TEKST DO PRZECZYTANIA |
------

W okresie okupacji niemieckiej, leżący na uboczu dwór, był idealnym miejscem dla ruchu oporu. Już we wrześniu 1939 r., po klęsce swojego oddziału, dotarł do Dołęgi mjr Kazimierz Tumidajski, brat Juliana, właściciela dworu. Awansowany do stopnia generała brygady, był komendantem Lubelskiego Okręgu Armii Krajowej.

Najciekawszym wojennym epizodem był chyba pobyt we dworze dr. Józefa Retingera, kontrowersyjnej postaci, wokół której historycy snują domysły i hipotezy, a nic nie jest pewne. Postać nietuzinkowa, specjalność: polityka zakulisowa. Jeden z twórców zjednoczonej Europy. Miał wolny wstęp zarówno na Downing Street 10, jak i do Białego Domu. Retinger był pierwszym Polakiem, z którym o katastrofie w Gibraltarze rozmawiał brytyjski premier. O to, że jest brytyjskim agentem, oskarżano Retingera od czasów I wojny. Do wywiadu brytyjskiego jakoby zaprotegował go Conrad.

Był najstarszym wiekiem cichociemnym (miał wtedy prawie 60 lat!), zrzuconym do kraju. Retinger, po wykonaniu na terenie Polski misji, miał odlecieć do Londynu z lądowiska Jadowniki Mokre, położonego kilka kilometrów od Dołęgi. Było to miejsce lądowań alianckich samolotów w ramach akcji,,Most II" i, ,Most III". Mostami nazywano loty samolotów lądujących w okupowanej Polsce, które po przeładunku natychmiast startowały z powrotem do Londynu via Brindisi (aliancką bazę we Włoszech). Retinger w Dołędze czekał na samolot. Nie dotarł jednak na pokład; najpierw zaaranżowano wypadek bryczki, którą jechał, potem próbowano go... otruć, wykonując wyrok śmierci wydany przez kierownictwo AK (podejrzewano, że jest agentem podwójnym, brytyjskim i radzieckim!). Ostatecznie Retinger wyleciał do Londynu podczas akcji, Most III", w lipcu 1944 r., zabierając raporty, pocztę oraz fragmenty nowej niemieckiej broni - rakiety V-2, a także Tomasza Arciszewskiego, który później został premierem rządu emigracyjnego.

------

[Zapisane wpisy danych]
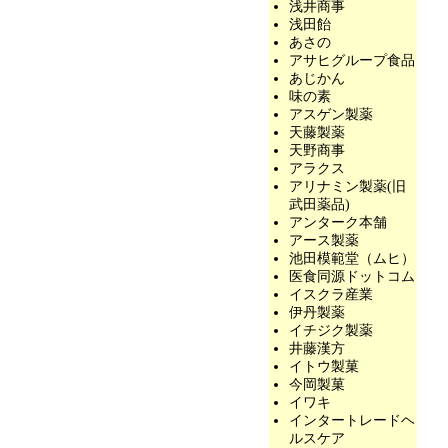
浅井商事
浅田飴
あさの
アサヒグループ食品
あじかん
味の素
アスゲン製薬
天藤製薬
天野商事
アラクス
アリナミン製薬(旧
武田薬品)
アンターク本舗
アース製薬
池田模範堂（ムヒ）
医食同源ドットコム
イスクラ産業
伊丹製薬
イチジク製薬
井藤漢方
イトウ製菓
今岡製菓
イワキ
インタートレードヘ
ルスケア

------

ZADANIA DO WYKONANIA |
• a. Przepisz z tekstu o dworze w Dołędze fragment, który zaczyna się od słów „W okresie okupacji” i ciągnie aż do słów „Okręgu Armii Krajowej.”.
• b. Zapisz wszystkie linie wykazu jako listę JSON napisów, po jednym napisie na każdą linię i bez pustych linii. Obrazy pomiń w odpowiedzi.

ROZWIĄZANIA |
• a.
W okresie okupacji niemieckiej, leżący na uboczu dwór, był idealnym miejscem dla ruchu oporu. Już we wrześniu 1939 r., po klęsce swojego oddziału, dotarł do Dołęgi mjr Kazimierz Tumidajski, brat Juliana, właściciela dworu. Awansowany do stopnia generała brygady, był komendantem Lubelskiego Okręgu Armii Krajowej.

• b.
[
  "浅井商事",
  "浅田飴",
  "あさの",
  "アサヒグループ食品",
  "あじかん",
  "味の素",
  "アスゲン製薬",
  "天藤製薬",
  "天野商事",
  "アラクス",
  "アリナミン製薬(旧",
  "武田薬品)",
  "アンターク本舗",
  "アース製薬",
  "池田模範堂（ムヒ）",
  "医食同源ドットコム",
  "イスクラ産業",
  "伊丹製薬",
  "イチジク製薬",
  "井藤漢方",
  "イトウ製菓",
  "今岡製菓",
  "イワキ",
  "インタートレードヘ",
  "ルスケア"
]